ネットワンシステムズは8月3日、AIと監視カメラを組み合わせてクマの出没をリアルタイムで自動検知し、迅速に通知する「AIクマ検知・通知ソリューション」の提供を開始した。近年の深刻なクマ被害急増に伴い、住民や児童・生徒の安全確保と見守り負担の低減が課題となる中、自治体や小中高校・大学等の教育機関、インフラ管理企業などを主な対象に販売する。

本ソリューションは、ネットワーク接続された複数台の監視カメラと映像管理システムを連携させ、広範囲の領域を一元管理する。クマの姿や動きを学習させた特化型AIを採用したことで、監視カメラから遠距離にいる個体であっても即時に検知できる点が特徴だ。既存の監視カメラシステムを導入済みの施設であれば、「クマ検知特化AI」を追加するだけで低コストでの導入に対応する。

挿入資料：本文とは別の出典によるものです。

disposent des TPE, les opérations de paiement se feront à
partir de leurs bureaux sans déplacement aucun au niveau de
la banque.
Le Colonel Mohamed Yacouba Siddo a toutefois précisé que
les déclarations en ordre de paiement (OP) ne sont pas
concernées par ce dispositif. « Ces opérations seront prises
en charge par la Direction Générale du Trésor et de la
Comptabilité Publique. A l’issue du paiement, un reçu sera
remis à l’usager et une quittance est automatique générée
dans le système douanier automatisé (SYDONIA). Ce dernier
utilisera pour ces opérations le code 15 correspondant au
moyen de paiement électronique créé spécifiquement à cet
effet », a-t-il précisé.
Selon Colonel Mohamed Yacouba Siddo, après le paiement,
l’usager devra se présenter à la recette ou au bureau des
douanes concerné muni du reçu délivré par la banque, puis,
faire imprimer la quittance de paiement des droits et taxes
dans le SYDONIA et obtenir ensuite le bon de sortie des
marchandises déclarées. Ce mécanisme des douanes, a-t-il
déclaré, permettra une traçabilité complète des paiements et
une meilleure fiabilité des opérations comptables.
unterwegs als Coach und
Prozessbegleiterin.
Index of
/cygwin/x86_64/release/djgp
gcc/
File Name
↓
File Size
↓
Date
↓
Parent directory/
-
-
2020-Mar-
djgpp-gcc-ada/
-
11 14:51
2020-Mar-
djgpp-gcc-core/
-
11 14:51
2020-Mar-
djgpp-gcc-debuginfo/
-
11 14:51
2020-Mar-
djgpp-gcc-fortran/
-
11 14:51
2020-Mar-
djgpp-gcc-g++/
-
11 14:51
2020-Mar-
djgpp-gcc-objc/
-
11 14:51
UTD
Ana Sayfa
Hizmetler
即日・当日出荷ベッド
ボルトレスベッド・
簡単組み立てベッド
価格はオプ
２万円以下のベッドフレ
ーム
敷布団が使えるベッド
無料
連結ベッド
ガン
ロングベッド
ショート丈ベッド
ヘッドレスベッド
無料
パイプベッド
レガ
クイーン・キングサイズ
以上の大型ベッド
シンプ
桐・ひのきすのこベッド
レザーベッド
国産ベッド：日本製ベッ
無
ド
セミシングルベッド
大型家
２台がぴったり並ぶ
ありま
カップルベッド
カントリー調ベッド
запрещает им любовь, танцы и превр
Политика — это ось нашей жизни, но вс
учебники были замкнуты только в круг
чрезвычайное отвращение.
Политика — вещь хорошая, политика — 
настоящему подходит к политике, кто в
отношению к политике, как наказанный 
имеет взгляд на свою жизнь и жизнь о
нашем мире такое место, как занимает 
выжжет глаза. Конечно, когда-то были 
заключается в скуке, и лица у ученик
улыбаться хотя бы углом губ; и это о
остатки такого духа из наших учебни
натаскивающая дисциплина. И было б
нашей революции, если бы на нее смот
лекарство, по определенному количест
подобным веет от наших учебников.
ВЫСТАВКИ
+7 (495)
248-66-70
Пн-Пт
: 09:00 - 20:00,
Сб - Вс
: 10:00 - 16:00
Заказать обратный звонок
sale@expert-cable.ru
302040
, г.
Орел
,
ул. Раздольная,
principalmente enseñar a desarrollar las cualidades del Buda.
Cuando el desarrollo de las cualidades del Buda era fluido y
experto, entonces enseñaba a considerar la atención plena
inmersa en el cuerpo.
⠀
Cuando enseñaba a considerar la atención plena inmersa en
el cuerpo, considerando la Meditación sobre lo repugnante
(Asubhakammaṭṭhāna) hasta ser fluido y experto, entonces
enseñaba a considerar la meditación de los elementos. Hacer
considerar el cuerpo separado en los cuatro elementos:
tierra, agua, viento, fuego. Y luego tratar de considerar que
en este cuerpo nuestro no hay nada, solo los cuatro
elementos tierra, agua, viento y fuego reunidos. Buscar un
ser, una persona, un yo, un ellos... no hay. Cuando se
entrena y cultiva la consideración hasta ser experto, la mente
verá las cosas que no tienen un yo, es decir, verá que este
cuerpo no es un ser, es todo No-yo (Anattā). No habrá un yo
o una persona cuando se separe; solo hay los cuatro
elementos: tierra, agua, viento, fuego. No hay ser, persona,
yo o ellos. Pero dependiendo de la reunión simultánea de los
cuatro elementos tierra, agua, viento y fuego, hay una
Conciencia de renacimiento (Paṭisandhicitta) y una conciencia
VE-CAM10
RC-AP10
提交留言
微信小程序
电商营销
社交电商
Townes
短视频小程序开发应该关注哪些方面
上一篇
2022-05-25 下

また、クマだけでなくイノシシやシカといった他の害獣検知にも応用が可能となっている。
クマの出没を検知した際は、回転灯や警告音、メール、SNSといった多角的な手法と自動で連携し、管理者や地域住民、施設利用者へ素早く情報を周知する。小学校や中学校、高校などの教育機関では、校庭全体にカメラを配置することで出没時に職員室へ警告音で報知するとともに、保護者へ自動でメール通知を送る運用が可能だ。同社はネットワークや物理セキュリティの構築実績を活かし、設計から保守・運用まで一貫して支援していく方針だ。